Most estate planning lawyers answer the question, “What’s the first question a potential client will ask?” is “Do I even need a will?” As legal advocates, our role is to ensure clients know that a will covers far more than one’s finances. There’s a lot at stake and ensuring your wishes are met and your loved ones are cared for in the event of your death or if you become disabled is what estate planning is really about.
Wills are practical. They’re usually simpler than most realize and they can be written in a short amount of time. Contrary to what you see in the movies, a will preparation isn’t an extensive time investment and the reading of the will is never as dramatic as it’s made out to be in the movies.
It can also be simple; memorializing your wishes and how you want your possessions disbursed is often all that defines a will. If you have charitable organizations you wish to acknowledge with a gift that can easily be included in your efforts as well. The goal is to ensure it’s built from a strong, legal foundation.
If, however, you do have a will, your estate will go into probate, which is time consuming and sometimes expensive venture for those left behind, but your estate will be distributed how you would like it to be and you get to chose who will be in charge of distributing your estate. If you do not have a will, your estate will still have to go through probate and you risk your estate being handled differently than what you would like.
Seeking out legal advice is a smart choice. It doesn’t have to be a long, drawn out relationship with an attorney, but it should be one built on trust and ensuring the foundation is in place can mean a lifetime of quality legal advice for all of life’s uncertainties. There are rules for how your estate is handled and each state is different.
We never know where life leads us, but we can help light the way for our loved ones.
Regardless of which state you call home, there are a few universal rules that are applicable around the country.
In most states, you must be 18 years of age or older to put into place a legally binding will. There are those instances where extraordinary circumstances dictate otherwise. You must also be of both sound mind and judgment. Your mental capacity must be able to understand what you’re entering into.
Also, an executor will be named. This is the person you trust to distribute your assets after you’ve died. His or her role will be important as this person is responsible for taking an inventory of your estate, securing an appraisal if necessary, distributing your assets, paying taxes and covering any remaining debts associated with your estate. Remember: he is legally obligated to see through your final wishes, so you may want to avoid choosing anyone who disagrees with decisions you made in life – not that they might disregard your final wishes, but because it could put them in a difficult situation.

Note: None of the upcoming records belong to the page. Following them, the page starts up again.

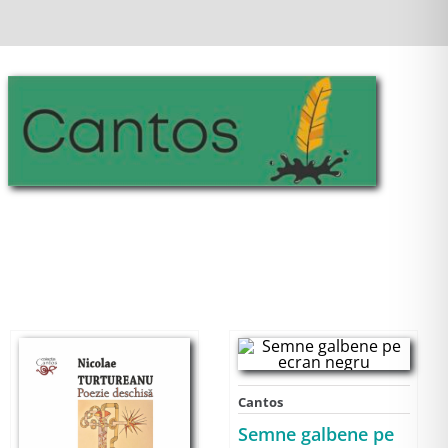
Cantos
Semne galbene pe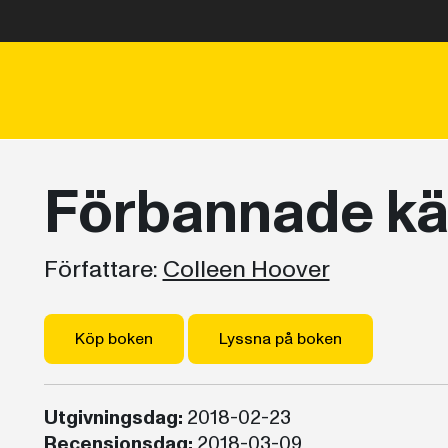
Förbannade kä
Författare:
Colleen Hoover
Köp boken
Lyssna på boken
Utgivningsdag:
2018-02-23
Recensionsdag:
2018-03-09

In most states, any person over the age of 18, who hasn’t been convicted of a felony, can be named executor of a will. Some people choose a lawyer, accountant or financial consultant based on their experience while others prefer their spouses, an adult child, a close friend or other relative to fill this role. In some instances, depending on the estate, it can be a bit demanding, so be sure to discuss it before naming anyone to that role.
Finally, don’t forget the role of your estate planning attorney. His goal is always to ensure you’re confident in the process and to also keep legalities associated with the process in check.